The TSA fired a woman today after one of her coworkers accused her of being a witch, and was threatening to “put a hex” on her.
The TSA defended the firing, saying it was performance based; apparently she had repeatedly forgotten her name tag, had been late coming back from her break, and it had been weeks since she’d lured any children into her gingerbread houses.
Researchers released a study today showing that radiation from the full-body image scanners at airports pose no heath threat to travelers.
The same researchers caution frequent use of the scanners, though, because they have yet to create a study which measures shame.
The Egyptian government said today that tourists fleeing the nation after the protests have cost the country $1.7 billion in two weeks.
Without this money, the government concerned about the unemployment rate rising, and about mummies succumbing to boredom without any greedy American archeologists to curse.
Harry Coover, the man who invented super glue, passed away today.
His family said that the death was not a surprise, and that Harry stuck with them as long as he could.
As of today, Diet Coke passed Pepsi to become to the number two soda in America.
Coca-Cola, Co. representatives say that the soda’s popularity has to do with an upswing in soda drinkers being more health conscious, and that it’s cool refreshing taste allows them to more easily kid themselves.
Police arrested a Florida school bus driver today for texting while driving. Police say that the woman sent over 1,000 texts while driving the bus over the course of a month.
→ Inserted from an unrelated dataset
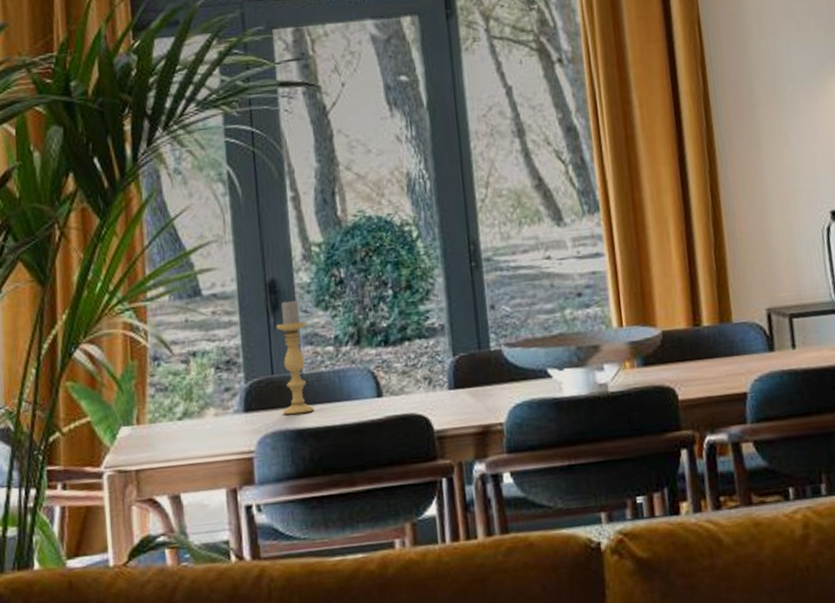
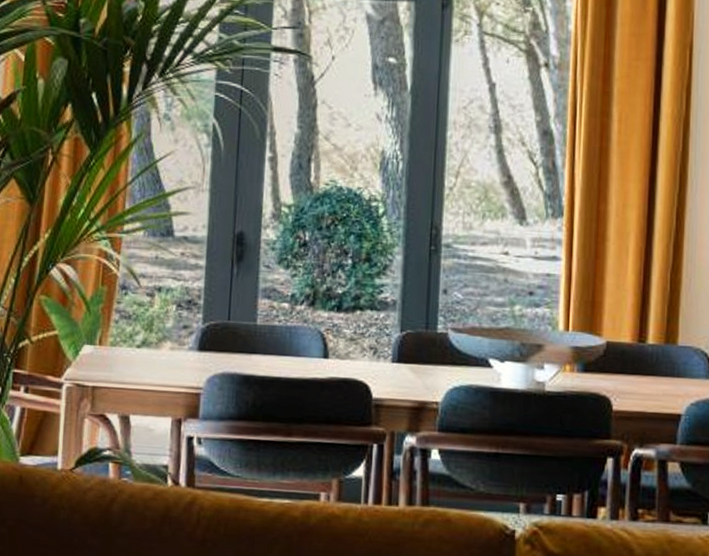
candle holder: present [276,299,315,415] -> none [233,252,266,361]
Officers handling the case said that they take the endangerment of minors very seriously, and that her blue-tooth headset makes her mug-shots look especially silly.
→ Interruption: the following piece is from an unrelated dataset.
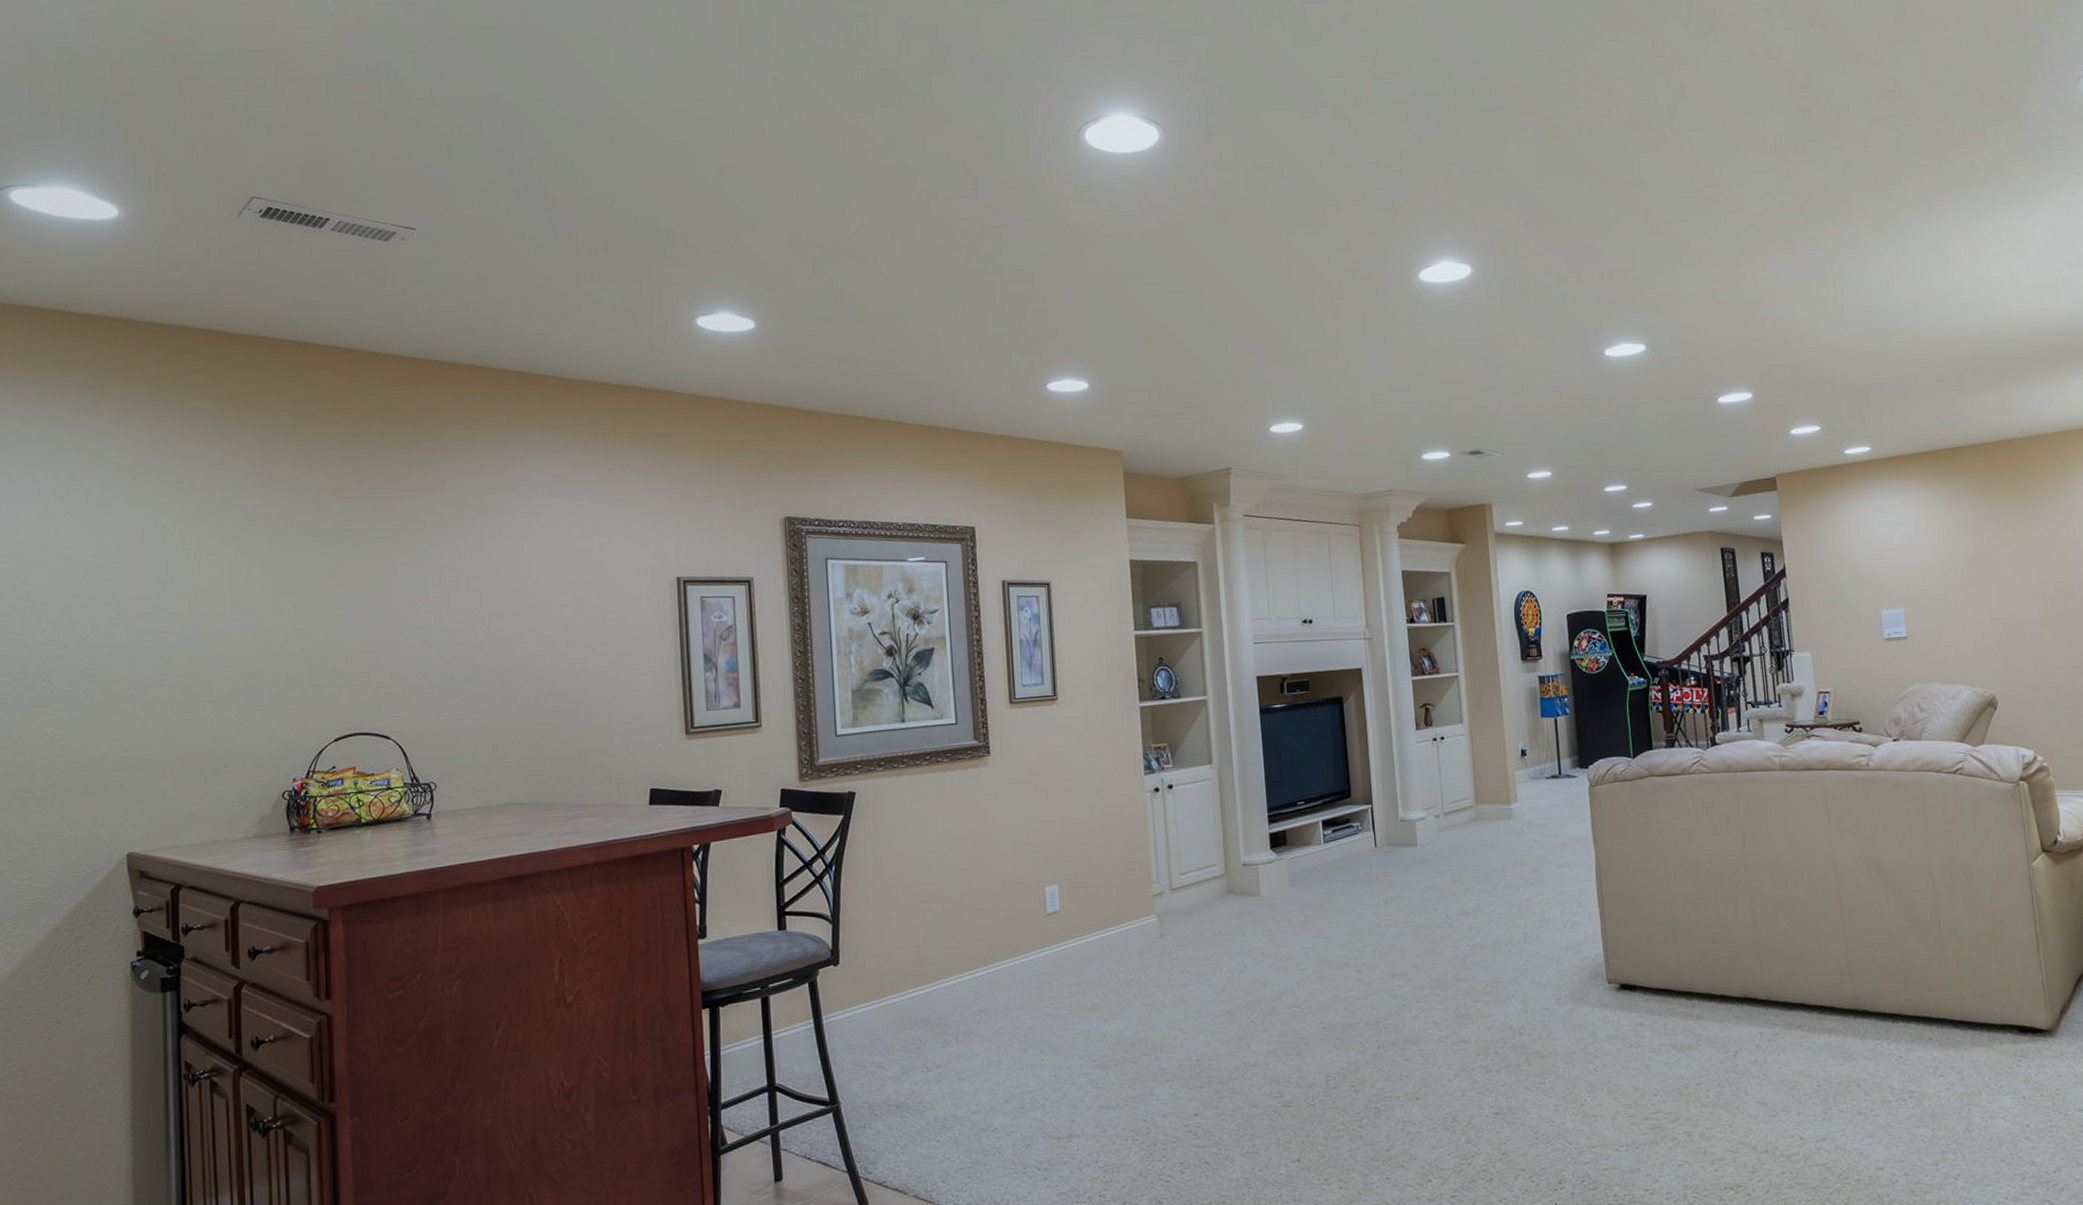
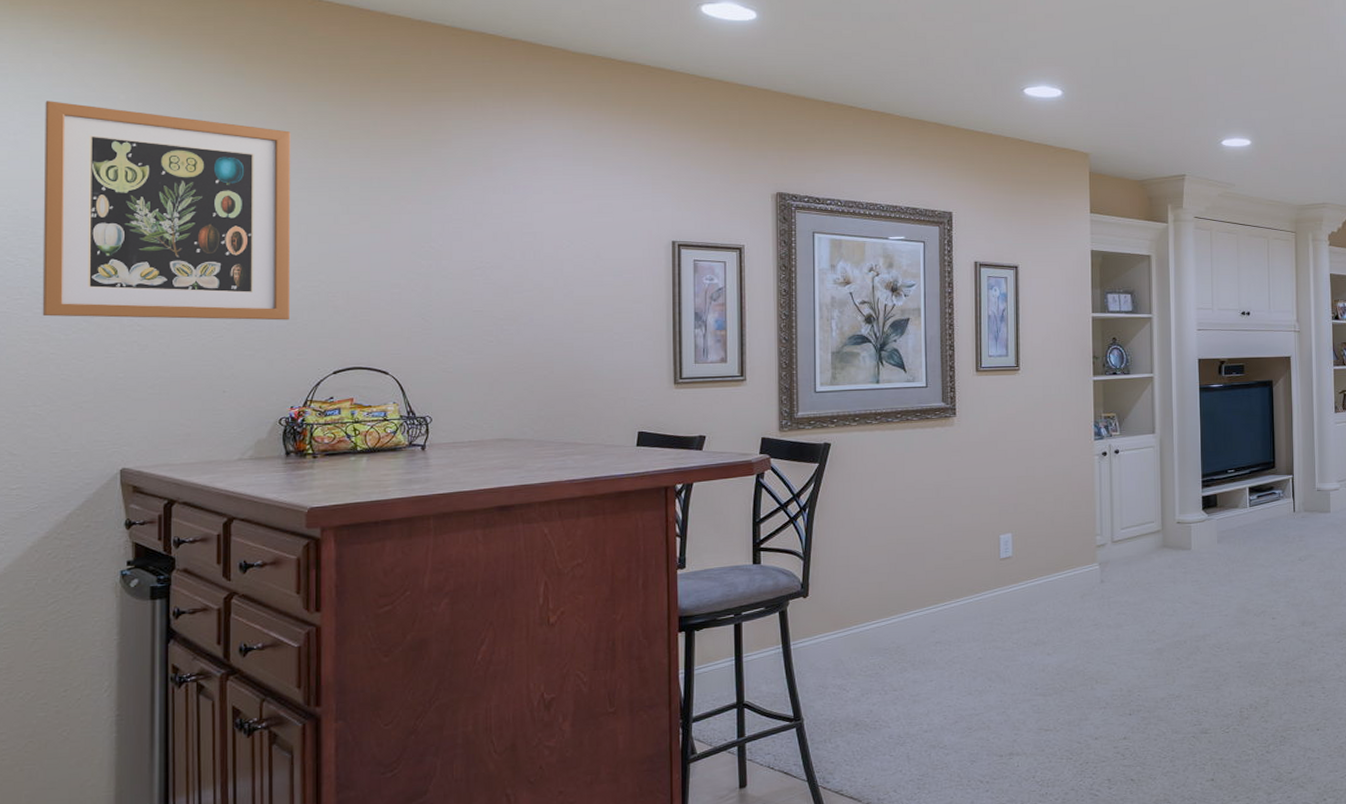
wall art: none [42,468,290,696] -> present [42,101,291,321]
Republicans are upset with President Obama today after he stopped by ESPN to give his bracket picks for March Madness.
Republicans say that there are more important places for the President to be in this time of crisis, and they are sick of him rubbing it in when he wins the office pool every year. He does a whole dance; it’s getting a little embarrassing.
A New York mother is suing a preschool for $19,000 because she claims the teachers were not preparing her daughter for an Ivy League school.
The mom says that her 4-year old was not prepared for the standardized tests required to get into the Ivy League, saying that her daughter couldn’t even spell the “SATs.”
She has also filed a suit against her husband, her doctor, and Manhattan General Hospital for not providing her with a smarter baby.
The Center for Disease Control issued a new report yesterday saying that the average American’s life-span has hit 78 years old, an all-time high.
This is great news, but the CDC did say that the number might be inflated a bit by Kirk Douglas.
Hip Hop legend Nate Dogg tragically passed away today.
It was tough news for his fans, and for rapper Snoop Dogg who had to spend all day explaining to white people that he’s fine.